NFIB Small Business Jobs Report
The NFIB Research Foundation has collected Small Business Economic Trends data with quarterly surveys since 1974 and monthly surveys since 1986. Survey respondents are drawn from NFIB’s membership. The survey was conducted in February and reflects the responses of 716 sampled NFIB members.
Small Business Jobs Statement from NFIB’s Chief Economist:
Small Business Hiring Remains Solid in February
NFIB Jobs Report shows steady job creation in small business sector
NFIB’s chief economist William C. Dunkelberg, issued the following comments on NFIB’s February 2015 Jobs Report:
“The percent of owners reporting an increase in employment fell 1 percentage points to a net 4 percent of owners, a solid number. The percent of owners cutting jobs rose 3 points to 11 percent while the percent increasing employment gained 2 points to 15 percent. This suggests that initial claims for unemployment might run a bit higher but the jobs numbers will also improve. Overall, the average increase in workers per firm was 0.16 workers per firm, unchanged from January’s solid reading. Those increasing employment added an average of 3.4 workers while those reducing their workforce cut an average of 2.9 positions. Fifty-three percent reported hiring or trying to hire (up 5 points), but 47 percent reported few or no qualified applicants for the positions they were trying to fill. Twelve percent reported using temporary workers, down 2 points.

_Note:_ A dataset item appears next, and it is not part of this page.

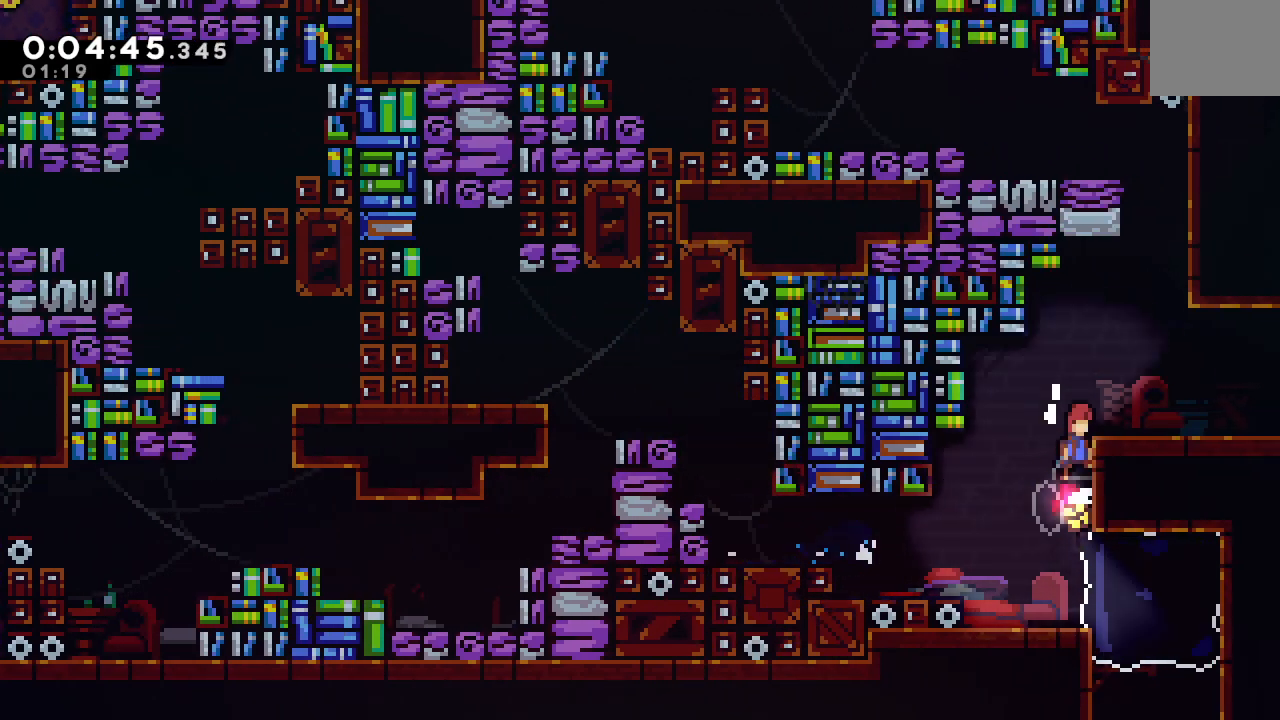
{"dt_ms": 500, "buttons": ["CIRCLE", "R1"], "left_stick": "center", "right_stick": "center", "events": [[17, "R1", "up"], [33, "DPAD_UP", "down"], [50, "DPAD_RIGHT", "up"], [83, "CROSS", "down"], [200, "CROSS", "up"], [233, "DPAD_RIGHT", "down"], [283, "CIRCLE", "down"], [333, "R1", "down"], [433, "CIRCLE", "up"], [450, "DPAD_UP", "up"], [467, "DPAD_RIGHT", "up"], [483, "L2", "up"], [500, "CIRCLE", "down"]]}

“Twenty-nine percent of all owners reported job openings they could not fill in the current period, up 3 points and the highest reading since March 2006. This strong of a reading anticipates a further reduction in the unemployment rate. A net 12 percent are planning to create new jobs, down 2 points but a solid reading.
“The net percent of owners planning to create new jobs (hire more than the let go) gave up 1 point from December’s excellent reading, providing evidence that the December number was not a fluke. A net 14 percent planning to create new jobs is a strong reading. Not seasonally adjusted, 20 percent plan to increase employment at their firm (up 2 points), and 5 percent plan reductions (down 3 points). With weaker top line sales for large firms (due to the strong dollar and lower exports), employment gains may be shifting to the small business sector.

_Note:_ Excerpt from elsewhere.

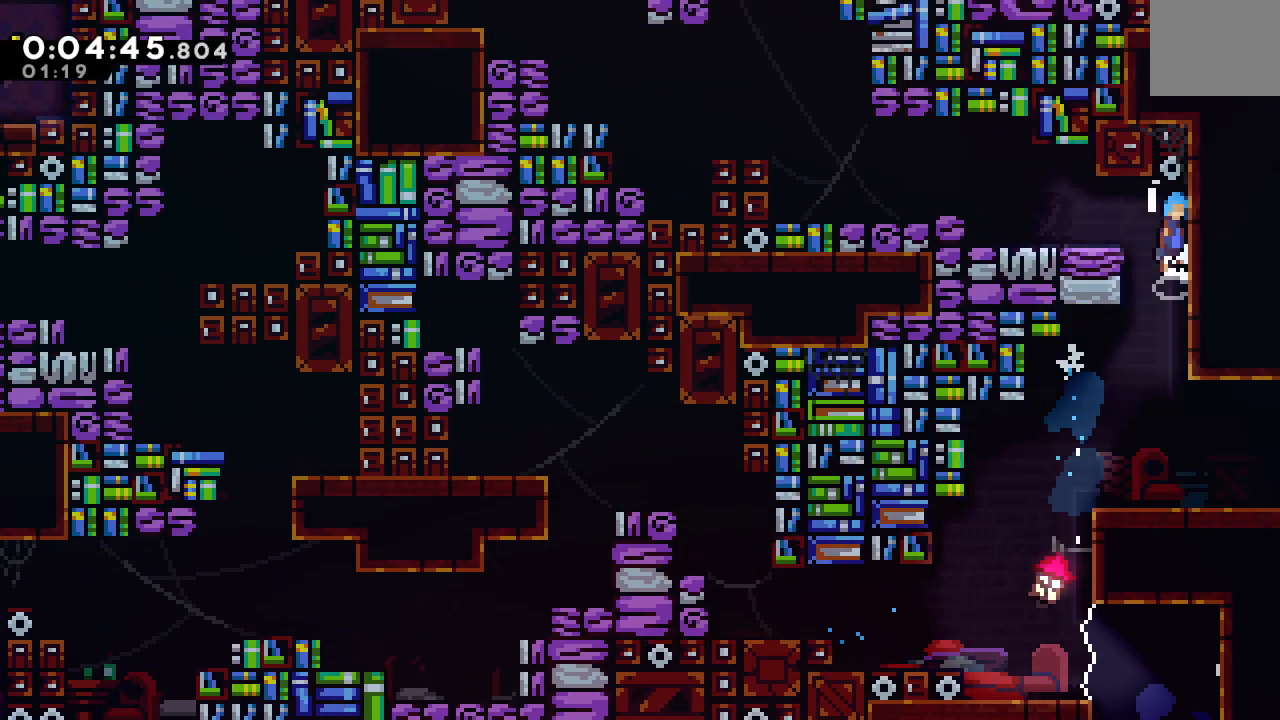
{"dt_ms": 500, "buttons": ["CROSS", "CIRCLE", "DPAD_LEFT"], "left_stick": "center", "right_stick": "center", "events": [[33, "DPAD_LEFT", "down"], [133, "CIRCLE", "up"], [167, "R1", "up"], [283, "CROSS", "down"], [400, "CIRCLE", "down"]]}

“GDP growth in 2014 Q4 was revised down to 2.2 percent from the initial estimate of 2.6 percent. This is a substantial slowdown from the mid-2014 pace. Consumer spending was still fairly solid in Q4 but has shown little strength so far this year. Even so, the labor market indicators are showing very solid strength. The job openings figure is one of the highest in 40 years and this suggests that labor markets are tightening and that there will be more pressure on compensation in the coming months. The monthly job report has been significantly revised each month recently and the revisions have been positive. But winter east of the Mississippi has not been conducive to growth and increased employment. All this considered, the NFIB data anticiipate a solid number but short of the 300,000 average of the past few months.”
Results of the full survey will be released on Tuesday, March 10, 2015.